Teori yang digunakan dalam penelitian ini adalah teori semiotika yang merupakan suatu cabang ilmu yang mempelajari mengenai tanda. Dalam Eco mempertimbangkan dua jenis tanda yang nampaknya luput dari definisi komunikasional yaitu:

  • (1 ) peristiwa-peristiwa fisik yang lahir dari alam dan (2) perilaku manusia yang non intensional (Eco, 2009: 23).

Untuk lebih mengenal perbedaan antara penanda dan petanda, Siwalatri dalam Salain (2013: 23) menjabarkan penanda dan petanda sebagai berikut:

  • 1.    penanda dapat berupa bentuk, ruang, permukiman, volume yang memiliki kepadatan, tekstur, warna, dan lain-lain.

  • 2.    Petanda dapat berupa makna seperti ide arsitektural, estetika, konsep ruang, keyakinan/kepercayaan masyarakat, fungsi, aktifitas, dan sebagainya.

Penanda dan petanda dalam teori semiotika ini yang akan digunakan dalam peneltian ini.
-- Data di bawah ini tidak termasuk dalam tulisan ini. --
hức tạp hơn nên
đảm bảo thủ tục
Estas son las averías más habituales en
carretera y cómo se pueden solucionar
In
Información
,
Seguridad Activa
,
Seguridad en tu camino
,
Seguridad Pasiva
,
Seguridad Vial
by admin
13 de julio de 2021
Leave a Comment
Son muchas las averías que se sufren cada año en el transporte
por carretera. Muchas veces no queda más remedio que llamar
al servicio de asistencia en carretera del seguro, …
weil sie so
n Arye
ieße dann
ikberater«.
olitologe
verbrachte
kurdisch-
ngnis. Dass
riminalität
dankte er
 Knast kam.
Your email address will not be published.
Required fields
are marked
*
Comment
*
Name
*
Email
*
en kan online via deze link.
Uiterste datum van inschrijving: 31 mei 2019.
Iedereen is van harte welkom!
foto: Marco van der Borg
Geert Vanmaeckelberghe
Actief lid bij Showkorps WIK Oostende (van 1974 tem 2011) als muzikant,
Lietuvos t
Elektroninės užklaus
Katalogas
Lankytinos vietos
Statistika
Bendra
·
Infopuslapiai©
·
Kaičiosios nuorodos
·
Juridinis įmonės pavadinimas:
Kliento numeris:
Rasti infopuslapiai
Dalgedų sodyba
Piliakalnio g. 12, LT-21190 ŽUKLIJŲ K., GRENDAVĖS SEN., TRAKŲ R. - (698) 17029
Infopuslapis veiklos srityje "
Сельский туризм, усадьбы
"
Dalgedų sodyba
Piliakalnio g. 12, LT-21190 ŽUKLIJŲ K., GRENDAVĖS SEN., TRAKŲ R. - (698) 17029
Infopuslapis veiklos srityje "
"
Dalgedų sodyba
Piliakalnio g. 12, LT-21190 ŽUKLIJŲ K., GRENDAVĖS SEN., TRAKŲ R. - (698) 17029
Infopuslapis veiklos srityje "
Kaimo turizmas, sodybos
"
Kaitan antara perilaku manusia, dan ruang yang gunakan khususnya di permukiman adat Desa Nggela ini yang berhubungan denga ritual adat, kepercayaan, kosmologi, struktur kemasyarakatan, dan juga elemen-elemen sakral.

Metode

Penelitian ini pada dasarnya dilihat beberapa ruang luar yang terdapat pada permukiman adat di Desa Nggela sehingga membentuk pola kampung yang berbentuk linear. Pola permukiman adat yang tebentuk dapat dipengaruhi beberapa hal baik secara perilaku secara adat dengan adanya ritual-ritual adat, maupun secara kosmologi, struktur

kemasyarakatannya. Hal inilah yang perlu memerlukan penelitian lebih lanjut khususnya pada perilaku masyarakat dalam pembentukan ruang luar dan pola permukiman adat di Desa Nggela.
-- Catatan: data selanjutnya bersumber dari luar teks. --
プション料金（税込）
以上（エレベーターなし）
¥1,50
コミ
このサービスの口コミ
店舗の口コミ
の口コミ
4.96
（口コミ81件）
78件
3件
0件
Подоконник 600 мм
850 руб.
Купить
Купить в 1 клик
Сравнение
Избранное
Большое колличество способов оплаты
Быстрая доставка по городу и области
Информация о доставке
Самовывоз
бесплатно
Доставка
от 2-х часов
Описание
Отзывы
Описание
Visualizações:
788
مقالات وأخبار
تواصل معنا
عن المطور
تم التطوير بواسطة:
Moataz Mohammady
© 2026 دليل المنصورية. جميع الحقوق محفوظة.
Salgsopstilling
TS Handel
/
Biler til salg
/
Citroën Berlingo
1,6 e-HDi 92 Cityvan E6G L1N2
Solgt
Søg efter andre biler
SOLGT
Pengamatan menggunakan metode pemetaan perilaku (behavior mapping) yaitu suatu teknik survei yang dikembangkan oleh Ittelson sejak tahun 1970an merupakan teknik yang sangat populer dan banyak dipakai. Behavioral map merupakan salah satu metode yang dapat digunakan dalam pengembangan penelitian evaluasi pasca huni. (Ittelson, 1976). Menurut Ittelson, pemetaan perilaku, secara umum akan mengi-kuti prosedur yang terdiri dari 5 (lima) unsur dasar, yaitu:

  • (1)    Sketsa dasar area atau seting yang akan diobservasi; (2) Definisi yang jelas tentang bentuk–bentuk perilaku yang akan diamati, dihitung, dideskrip-sikan dan didiagramkan; (3) Infomasikan satu rencana waktu yang jelas pada saat kapan pengamatan akan dilakukan; (4) Prosedur sistematis yang jelas harus diikuti selama observasi; (5) Sistem coding/penandaan yang efisien.

Data, diskusi, dan hasil/temuan

Permukiman adat ini berada di Desa Nggela Kecamatan Wolojita Kabupaten Ende. Permukiman adat ini merupakan tempat tinggal bagi para Mosalaki/pemangku adat yang berjumlah 17 orang dan menghuni 15 rumah adat. Selain itu ada beberapa rumah yang merupakan rumah penduduk biasa dan bukan rumah adat dan beberapa tempat diluar permukiman adat yang dikeramatkan oleh masyarakat setempat sesuai dengan kepercayaan yang dianut.

Pada umumnya di Kabupaten Ende letak pola permukiman adat selalu dilihat dalam hubungan dengan tempat asal manusia pertama Suku Ende-Lio yaitu Gunung Lepembusu. Berdasarkan pertimbangan inilah ujung permukiman adat Suku Ende-Lio selalu mengarah ke Gunung Lepembusu dan arah berlawanan mengarah ke daerah paling rendah yaitu lautan. Sesuai pertimbangan kosmologis yang mempertahankan keseimbangan antara dua titik ekstrim, kaitannya dalam permukiman yaitu ulu (kepala) dan eko (hilir). Diantara keduanya terdapat puse (pusat). Ulu dihubungkan dengan matahari terbit atau ke arah gunung Lepembusu sedangkan eko ke arah matahari terbenam atau berlawanan dengan gunung tempat asal-usul nenek moyang Suku Ende (Mbete dkk, 2008: 131).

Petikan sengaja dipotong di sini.